Since you are normally so convincing, I have to ask: how can Rory and Amy beat out Donna and Rose? The two of them are less characters than they are cardboard cut-outs, despite the best efforts of both actors to give them flesh. They have no real connections to family or friends. They have no lives independent of the Doctor. Their personalities fluctuate as the plot demands. Without Amy, I'm not even sure "Rory" as a construct could exist. The companions had been so interesting, until them!
I like Amy because her time with the Doctor has really been her life story. She met him as a little girl, kept him alive in her imagination for years, and then took her place alongside him in his adventures through space and time. I don't call that being a cardboard cut-out, either! On the contrary, I'm fascinated by the way her life intertwines with the Doctor's. The Doctor has called other companions his best friend -- notably Donna and Sarah Jane -- but Amy's story is the first time I felt that the program really showed us that instead of just telling us. In my opinion, it makes a lot more sense to call Amy and Eleven best friends than Ten and Donna or Three/Four and Sarah Jane.
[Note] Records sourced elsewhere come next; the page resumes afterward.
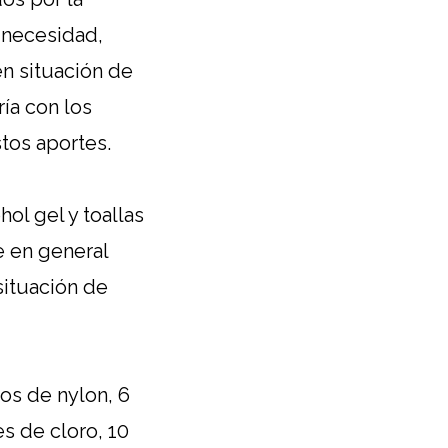
 necesidad,
n situación de
ía con los
tos aportes.
ol gel y toallas
e en general
situación de
cos de nylon, 6
s de cloro, 10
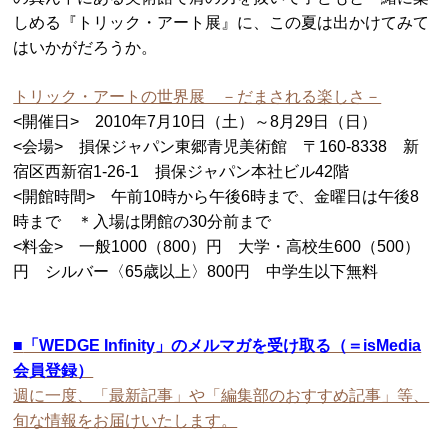
しめる『トリック・アート展』に、この夏は出かけてみて
はいかがだろうか。
トリック・アートの世界展 －だまされる楽しさ－
<開催日> 2010年7月10日（土）～8月29日（日）
<会場> 損保ジャパン東郷青児美術館 〒160-8338 新
宿区西新宿1-26-1 損保ジャパン本社ビル42階
<開館時間> 午前10時から午後6時まで、金曜日は午後8
時まで ＊入場は閉館の30分前まで
<料金> 一般1000（800）円 大学・高校生600（500）
円 シルバー〈65歳以上〉800円 中学生以下無料
■
「WEDGE Infinity」のメルマガを受け取る（＝isMedia
会員登録）
週に一度、「最新記事」や「編集部のおすすめ記事」等、
旬な情報をお届けいたします。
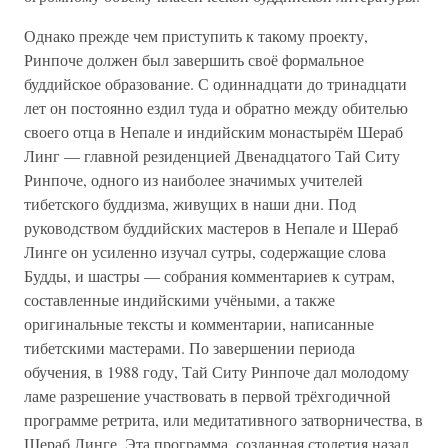
Однако прежде чем приступить к такому проекту,
Ринпоче должен был завершить своё формальное
буддийское образование. С одиннадцати до тринадцати
лет он постоянно ездил туда и обратно между обителью
своего отца в Непале и индийским монастырём Шераб
Линг — главной резиденцией Двенадцатого Тай Ситу
Ринпоче, одного из наиболее значимых учителей
тибетского буддизма, живущих в наши дни. Под
руководством буддийских мастеров в Непале и Шераб
Линге он усиленно изучал сутры, содержащие слова
Будды, и шастры — собрания комментариев к сутрам,
составленные индийскими учёными, а также
оригинальные тексты и комментарии, написанные
тибетскими мастерами. По завершении периода
обучения, в 1988 году, Тай Ситу Ринпоче дал молодому
ламе разрешение участвовать в первой трёхгодичной
программе ретрита, или медитативного затворничества, в
Шераб Линге. Эта программа, созданная столетия назад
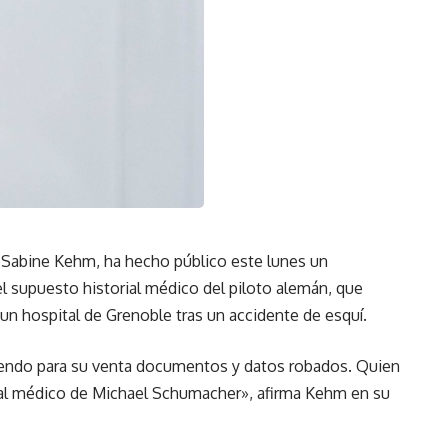
 Sabine Kehm, ha hecho público este lunes un
l supuesto historial médico del piloto alemán, que
n hospital de Grenoble tras un accidente de esquí.
endo para su venta documentos y datos robados. Quien
rial médico de Michael Schumacher», afirma Kehm en su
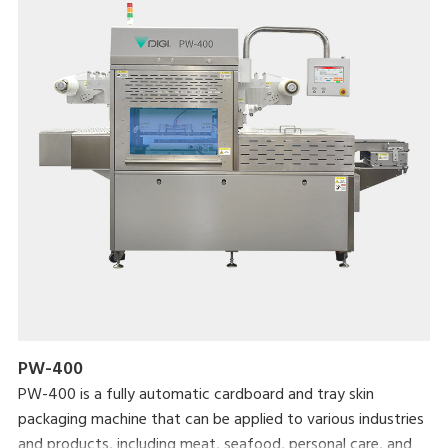
PW-400
PW-400 is a fully automatic cardboard and tray skin
packaging machine that can be applied to various industries
and products, including meat, seafood, personal care, and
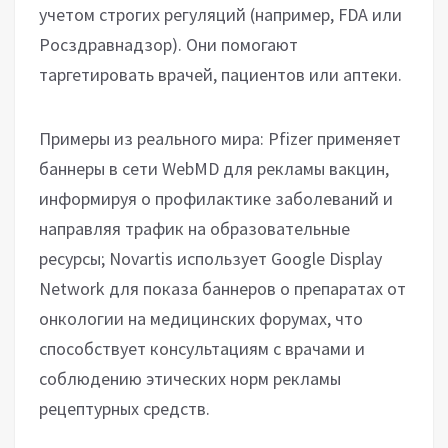
учетом строгих регуляций (например, FDA или
Росздравнадзор). Они помогают
таргетировать врачей, пациентов или аптеки.
Примеры из реального мира: Pfizer применяет
баннеры в сети WebMD для рекламы вакцин,
информируя о профилактике заболеваний и
направляя трафик на образовательные
ресурсы; Novartis использует Google Display
Network для показа баннеров о препаратах от
онкологии на медицинских форумах, что
способствует консультациям с врачами и
соблюдению этических норм рекламы
рецептурных средств.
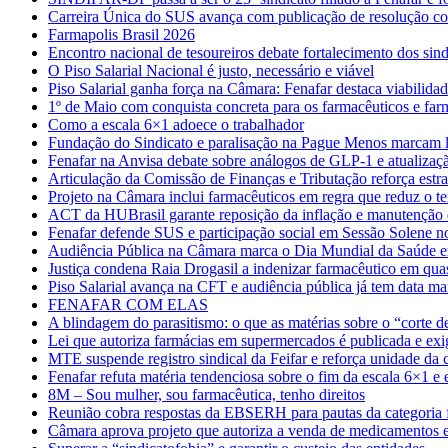
Carreira Única do SUS avança com publicação de resolução c
Farmapolis Brasil 2026
Encontro nacional de tesoureiros debate fortalecimento dos sind
O Piso Salarial Nacional é justo, necessário e viável
Piso Salarial ganha força na Câmara: Fenafar destaca viabilida
1º de Maio com conquista concreta para os farmacêuticos e far
Como a escala 6×1 adoece o trabalhador
Fundação do Sindicato e paralisação na Pague Menos marcam l
Fenafar na Anvisa debate sobre análogos de GLP-1 e atualiza
Articulação da Comissão de Finanças e Tributação reforça estra
Projeto na Câmara inclui farmacêuticos em regra que reduz o t
ACT da HUBrasil garante reposição da inflação e manutenção d
Fenafar defende SUS e participação social em Sessão Solene 
Audiência Pública na Câmara marca o Dia Mundial da Saúde 
Justiça condena Raia Drogasil a indenizar farmacêutico em quas
Piso Salarial avança na CFT e audiência pública já tem data m
FENAFAR COM ELAS
​A blindagem do parasitismo: o que as matérias sobre o “corte d
Lei que autoriza farmácias em supermercados é publicada e exig
MTE suspende registro sindical da Feifar e reforça unidade da 
Fenafar refuta matéria tendenciosa sobre o fim da escala 6×1 
8M – Sou mulher, sou farmacêutica, tenho direitos
Reunião cobra respostas da EBSERH para pautas da categoria 
Câmara aprova projeto que autoriza a venda de medicamentos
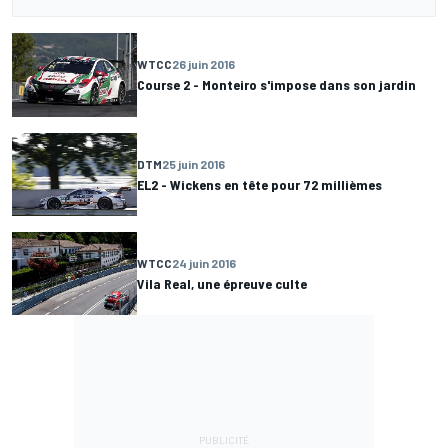
WTCC
26 juin 2016
Course 2 - Monteiro s'impose dans son jardin
DTM
25 juin 2016
EL2 - Wickens en tête pour 72 millièmes
WTCC
24 juin 2016
Vila Real, une épreuve culte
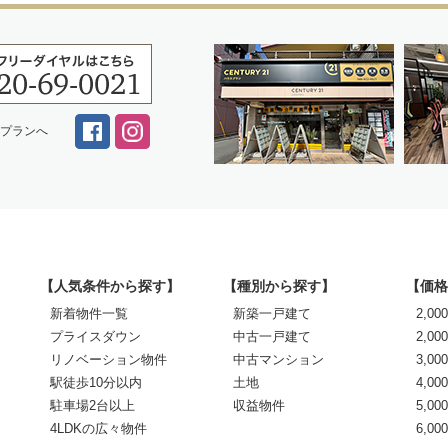
スプランへ
【人気条件から探す】
【種別から探す】
【価格
新着物件一覧
新築一戸建て
2,0
プライスダウン
中古一戸建て
2,00
リノベーション物件
中古マンション
3,00
駅徒歩10分以内
土地
4,00
駐車場2台以上
収益物件
5,00
4LDKの広々物件
6,0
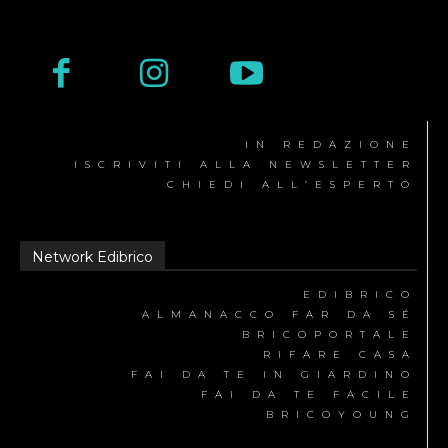
IN REDAZIONE
ISCRIVITI ALLA NEWSLETTER
CHIEDI ALL’ESPERTO
Network Edibrico
EDIBRICO
ALMANACCO FAR DA SÉ
BRICOPORTALE
RIFARE CASA
FAI DA TE IN GIARDINO
FAI DA TE FACILE
BRICOYOUNG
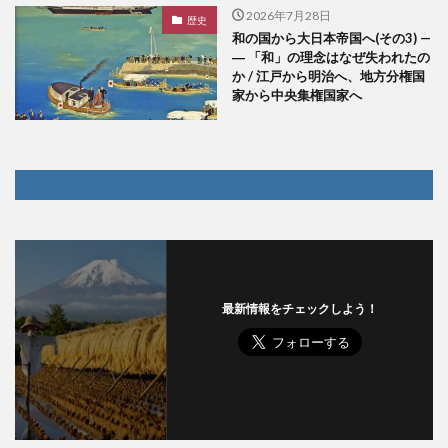
2026年7月28日
歴史
和の国から大日本帝国へ(その3) —
― 「和」の理念はなぜ失われたの
か / 江戸から明治へ、地方分権国
家から中央集権国家へ
最新情報をチェックしよう！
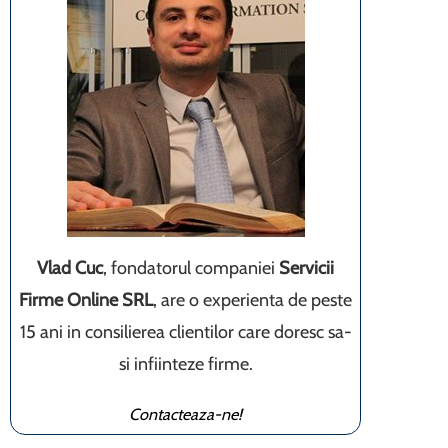
Vlad Cuc
, fondatorul companiei
Servicii
Firme Online SRL
, are o experienta de peste
15 ani in consilierea clientilor care doresc sa-
si infiinteze firme.
Contacteaza-ne!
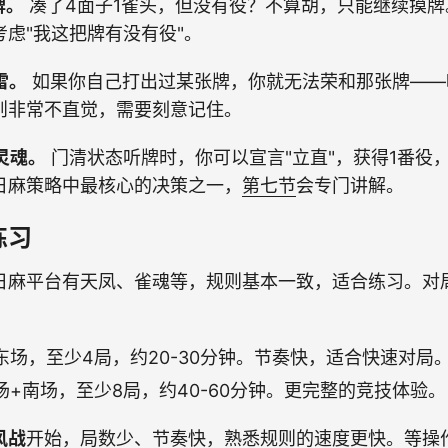
牌。
凑了4面子1雀头，但没有役？不算胡，只能继续摸牌
虑"我这把牌有没有役"。
雷。
如果你自己打出过某张牌，你就无法荣和那张牌——
则非常不直觉，需要刻意记住。
的灵魂。
门清状态听牌时，你可以宣言"立直"，获得1番役
日麻策略中最核心的决策之一，
第七节
会专门讲解。
练习
日麻平台有天凤、雀魂等，规则基本一致，适合练习。对
东场，至少4局，约20-30分钟。节奏快，适合快速对局
场+南场，至少8局，约40-60分钟。更完整的竞技体验。
风战
开始，局数少、节奏快，熟悉规则的速度更快。等操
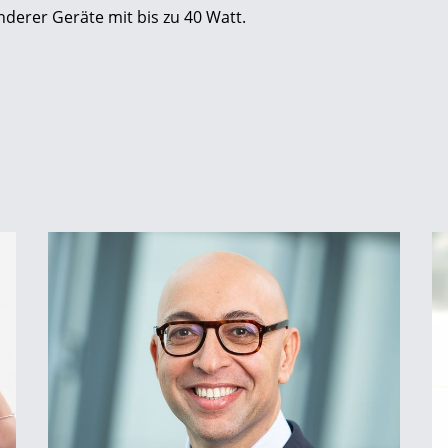
erer Geräte mit bis zu 40 Watt.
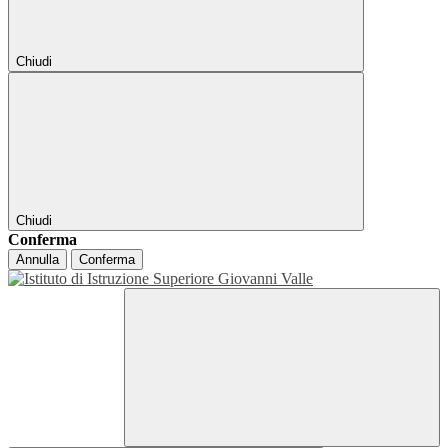
Chiudi
Chiudi
Conferma
Annulla
Conferma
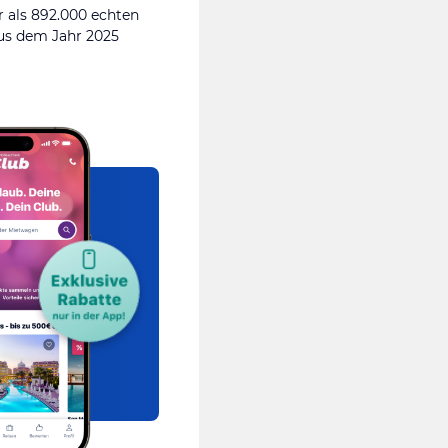
 als 892.000 echten
s dem Jahr 2025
Just having a lot of adventures together doesn't equal best friend status, in my book.
As for Rory... Rory is my idol, seriously. Rory Williams-Pond wins me over in a way that I think Russell T. Davies was attempting with Mickey but just never managed to pull off. That character, of the primary companion’s love interest, is realized beautifully in Rory. It’s clear, especially in Season 6, that he likes traveling and having adventures with the Doctor too, but he is mainly there because of his lady friend. His life is as connected to Amy as hers is to the Doctor.
But that’s not a bad thing! On the contrary, Rory is the ultimate romantic. He has proven, time and again, that he is completely devoted to Amy. He will give up anything, with no complaint, to be with her. The lifestyle has definitely grown on him, but he was willing to travel in the TARDIS even when he felt resistant to the Doctor, because that’s where Amy wanted to be. And of course, he doesn’t hesitate at all before volunteering to spend 2000 years guarding her inside the Pandorica. From what we see, he never even questions that decision or offers a single complaint about it. He is a rockbed of dedication to his wife, and he will wait patiently for her for millennia or lead armies across the universe to rescue her and their child. Now that’s love!
It's a shame you don't feel the same way, but I find the Doctor-Amy-Rory dynamic fascinating. It's great to see the way their respective loyalties pull them. They're all friends, but each one feels very differently about each of the other two. (Amy views the Doctor and Rory differently, Rory views Amy and the Doctor differently, and the Doctor at least arguably views Amy and Rory differently.) I think some of the best moments of the current Team TARDIS have been between Rory and the Doctor when they're forced to confront the different ways they feel about Amy.